神奈川県相模原市の障がい者らに対する殺害襲撃を受けて、世界教会協議会(WCC)から非難と哀悼の声が出ている。WCCが26日、公式サイトで報じた。
同市にある障がい者施設「津久井やまゆり園」で26日未明、19歳から70歳までの精神障がい者19人が殺され、26歳の同園の元従業員がその襲撃犯であることが分かった。26人のけが人も出た。
報道によると、障がい者なんて「いなくなれば」いいと主張しているこの容疑者は、以前、複数の障がいのある重複障がい者の安楽死を提唱していた。
「生命という賜物は人間の価値と人権の絶対的な基礎だ」と、WCC副総幹事のヒエルケ・ウォルターズ牧師・博士はこの襲撃の後に語った。
同副総幹事は、WCC中央委員会によって1カ月前に採択された、WCCのエキュメニカル障がい提言ネットワーク(EDAN)による「存在という賜物」という声明に言及した。

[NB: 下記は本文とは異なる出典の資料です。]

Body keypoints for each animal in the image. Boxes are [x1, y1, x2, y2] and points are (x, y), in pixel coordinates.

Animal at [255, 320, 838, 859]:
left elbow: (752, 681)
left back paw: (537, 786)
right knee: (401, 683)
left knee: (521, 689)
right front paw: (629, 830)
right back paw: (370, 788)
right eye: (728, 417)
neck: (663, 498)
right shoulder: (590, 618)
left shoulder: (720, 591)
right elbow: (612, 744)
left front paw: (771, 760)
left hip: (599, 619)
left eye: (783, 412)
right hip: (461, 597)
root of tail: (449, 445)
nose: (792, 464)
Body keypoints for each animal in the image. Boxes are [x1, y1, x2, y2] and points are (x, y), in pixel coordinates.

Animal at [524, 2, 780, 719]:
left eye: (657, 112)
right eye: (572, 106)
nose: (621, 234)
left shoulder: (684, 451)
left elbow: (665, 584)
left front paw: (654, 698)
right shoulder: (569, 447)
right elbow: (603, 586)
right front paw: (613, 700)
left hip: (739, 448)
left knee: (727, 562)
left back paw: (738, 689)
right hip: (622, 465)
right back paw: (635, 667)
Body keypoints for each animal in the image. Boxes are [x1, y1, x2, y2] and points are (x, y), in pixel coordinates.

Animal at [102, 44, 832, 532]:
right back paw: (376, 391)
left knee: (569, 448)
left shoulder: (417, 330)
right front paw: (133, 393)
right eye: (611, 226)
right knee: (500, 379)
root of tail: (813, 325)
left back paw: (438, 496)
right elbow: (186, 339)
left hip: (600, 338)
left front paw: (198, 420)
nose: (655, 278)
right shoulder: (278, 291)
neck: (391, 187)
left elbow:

ウォルターズ氏はこう続けた。「全ての人が神の似姿を持ち、神に愛されており、互いが愛をもって気遣うに値するのは、つまるところ、全ての人が弱いからだ。この襲撃は、私たちの最も深い信念と、私たちが神の子たちとして互いに負っている唯一の務めを冒涜(ぼうとく)するものだ」
ウォルターズ氏は、「社会として、私たちは慢性的な身体ないし精神の病気、あるいはケガに苦しむ人たちの人間性や価値を忘れてしまったり、中傷してしまう危険の中にある。しかし、私たちの全ての倫理と人権に対する核心的な責務は、全ての人間の生命が持つ聖なる価値の肯定をもってまさに始まるのだ」と述べた。
EDANのプログラム管理職員であるサミュエル・カブエ博士は、「生命は神からの賜物であり、それを奪う権利は誰にもない。誰もが生命に対する権利を持つと、世界の共同体が国際連合を通じて明確に規定したことで、これはどんな宗教をも超えている。『障がい者の権利に関する条約』はこれについて、どの人間も生命に対する固有の権利を有し、各国は障がい者が他の者との平等を基礎として、その権利を効果的に享有することを確保するための全ての必要な措置を取ると述べており、非常に明確だ。従って、殺されたこの人たちは、国家からの保護に値していたのであり、障がいのある人々の生活に否定的な感情をすでに表していた人たちは、彼らの世話をするどんな施設からも遠ざけるべきである」
ウォルターズ氏は、「私たちは、この残酷な行為によって将来を奪われた19人の男女の遺族と共に、また負傷した人たちのために悲しむ。彼らのために共に祈り、生命という尊い賜物を、とりわけそれが制限され、攻撃されるところで守り養うことを誓う加盟教会や善意ある全ての人たちと共に立つ」と付け加えた。